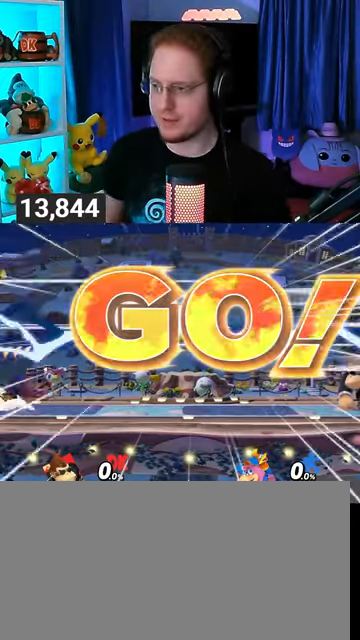
Gameplay with a controller (Nintendo layout); each line is a JSON object with the inputs held at the frame after it. "events" lists button and stick changes between this image and that frame as [ms after this image, input, new state], when the widget could be followed in between. Not read: L3 R3.
{"buttons": ["Y"], "left_stick": "center", "right_stick": "center", "events": [[500, "Y", "down"]]}
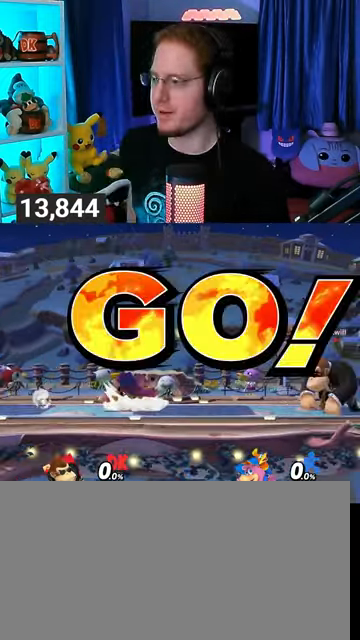
{"buttons": [], "left_stick": "center", "right_stick": "center", "events": [[167, "Y", "up"], [267, "B", "down"], [333, "B", "up"]]}
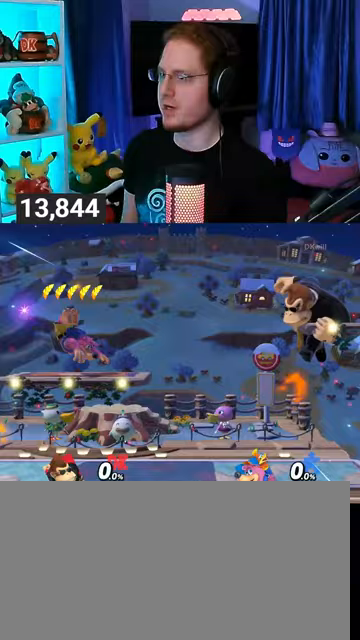
{"buttons": [], "left_stick": "right", "right_stick": "center", "events": [[33, "Y", "down"], [100, "Y", "up"], [200, "Y", "down"], [267, "Y", "up"], [300, "Y", "down"], [333, "left_stick", "right"], [400, "Y", "up"]]}
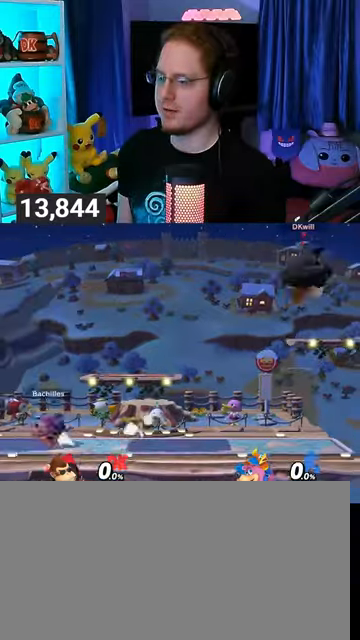
{"buttons": [], "left_stick": "center", "right_stick": "center", "events": [[67, "left_stick", "center"]]}
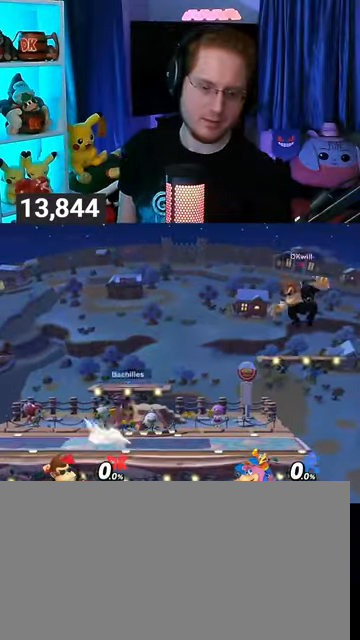
{"buttons": [], "left_stick": "center", "right_stick": "center", "events": []}
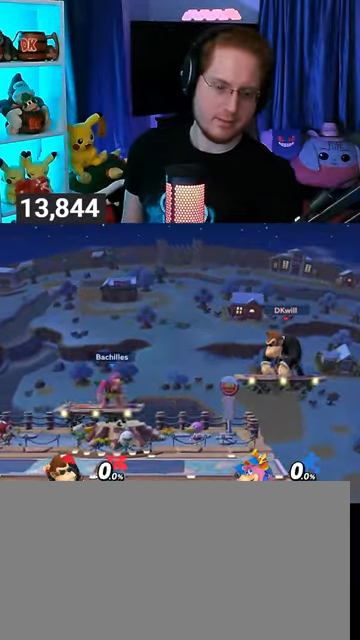
{"buttons": [], "left_stick": "center", "right_stick": "center", "events": []}
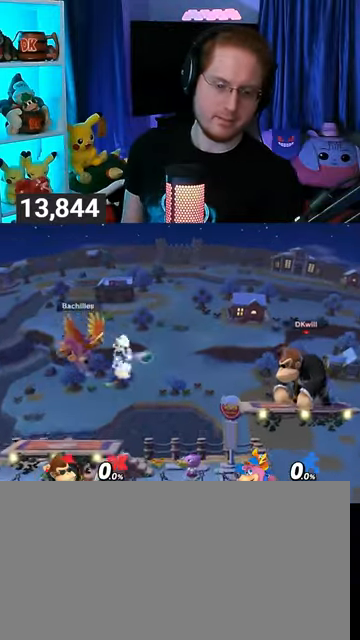
{"buttons": [], "left_stick": "center", "right_stick": "center", "events": []}
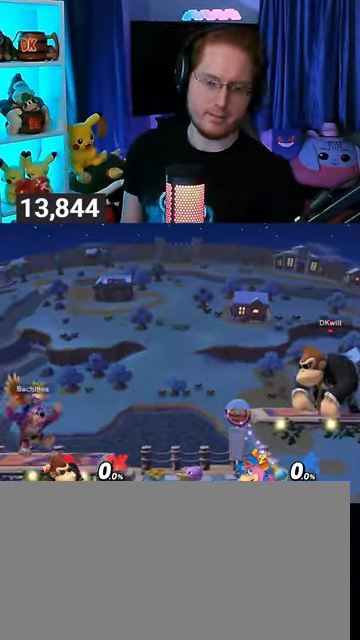
{"buttons": [], "left_stick": "center", "right_stick": "center", "events": []}
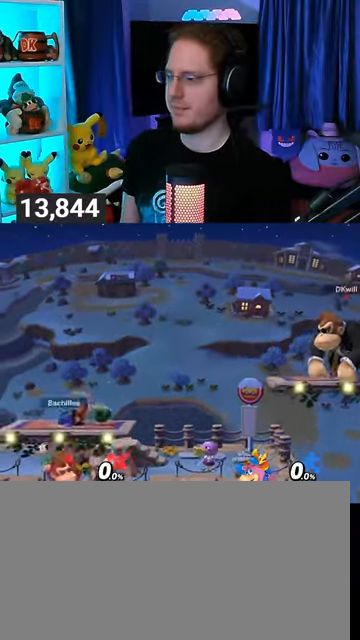
{"buttons": [], "left_stick": "up-right", "right_stick": "center", "events": [[167, "Y", "down"], [300, "left_stick", "up-right"], [333, "Y", "up"]]}
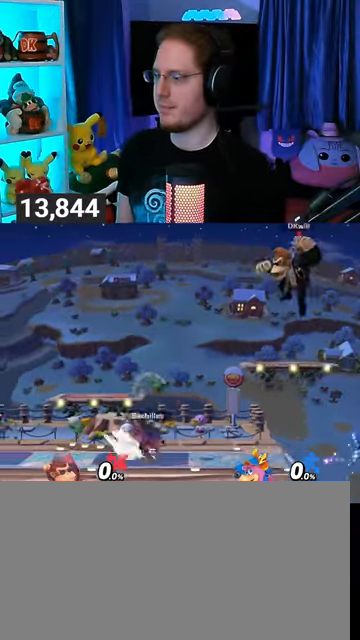
{"buttons": [], "left_stick": "down", "right_stick": "center", "events": [[133, "left_stick", "down"]]}
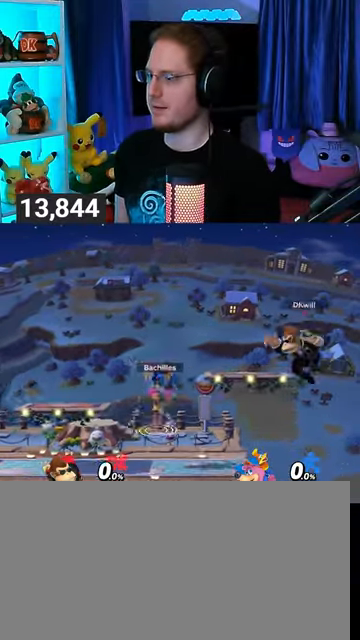
{"buttons": ["B"], "left_stick": "up-left", "right_stick": "center", "events": [[33, "left_stick", "down-left"], [333, "left_stick", "up-left"], [400, "Y", "down"], [467, "Y", "up"], [500, "B", "down"]]}
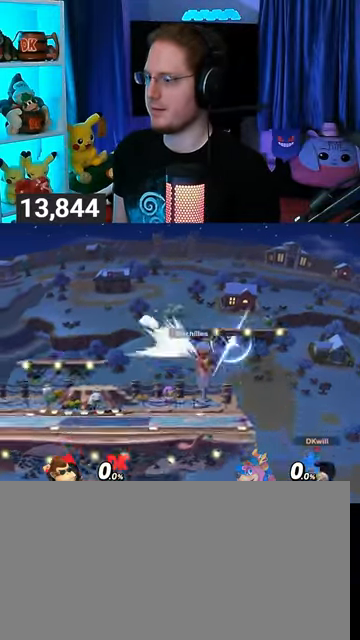
{"buttons": [], "left_stick": "left", "right_stick": "center", "events": [[67, "left_stick", "left"], [167, "B", "up"]]}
* * * * * * * * *
--- DIRECTIONS ---
A faithful, picture-free copy of the material is what this task asks for.

--- TASK OUTPUT ---
Gameplay with a controller (Nintendo layout); each line is a JSON object with the inputs held at the frame after it. "events" lists button and stick changes between this image and that frame as [ms after this image, input, new state], when the widget could be followed in between. Not read: L3 R3.
{"buttons": ["Y"], "left_stick": "center", "right_stick": "center", "events": [[500, "Y", "down"]]}
{"buttons": [], "left_stick": "center", "right_stick": "center", "events": [[167, "Y", "up"], [267, "B", "down"], [333, "B", "up"]]}
{"buttons": [], "left_stick": "right", "right_stick": "center", "events": [[33, "Y", "down"], [100, "Y", "up"], [200, "Y", "down"], [267, "Y", "up"], [300, "Y", "down"], [333, "left_stick", "right"], [400, "Y", "up"]]}
{"buttons": [], "left_stick": "center", "right_stick": "center", "events": [[67, "left_stick", "center"]]}
{"buttons": [], "left_stick": "center", "right_stick": "center", "events": []}
{"buttons": [], "left_stick": "center", "right_stick": "center", "events": []}
{"buttons": [], "left_stick": "center", "right_stick": "center", "events": []}
{"buttons": [], "left_stick": "center", "right_stick": "center", "events": []}
{"buttons": [], "left_stick": "up-right", "right_stick": "center", "events": [[167, "Y", "down"], [300, "left_stick", "up-right"], [333, "Y", "up"]]}
{"buttons": [], "left_stick": "down", "right_stick": "center", "events": [[133, "left_stick", "down"]]}
{"buttons": ["B"], "left_stick": "up-left", "right_stick": "center", "events": [[33, "left_stick", "down-left"], [333, "left_stick", "up-left"], [400, "Y", "down"], [467, "Y", "up"], [500, "B", "down"]]}
{"buttons": [], "left_stick": "left", "right_stick": "center", "events": [[67, "left_stick", "left"], [167, "B", "up"]]}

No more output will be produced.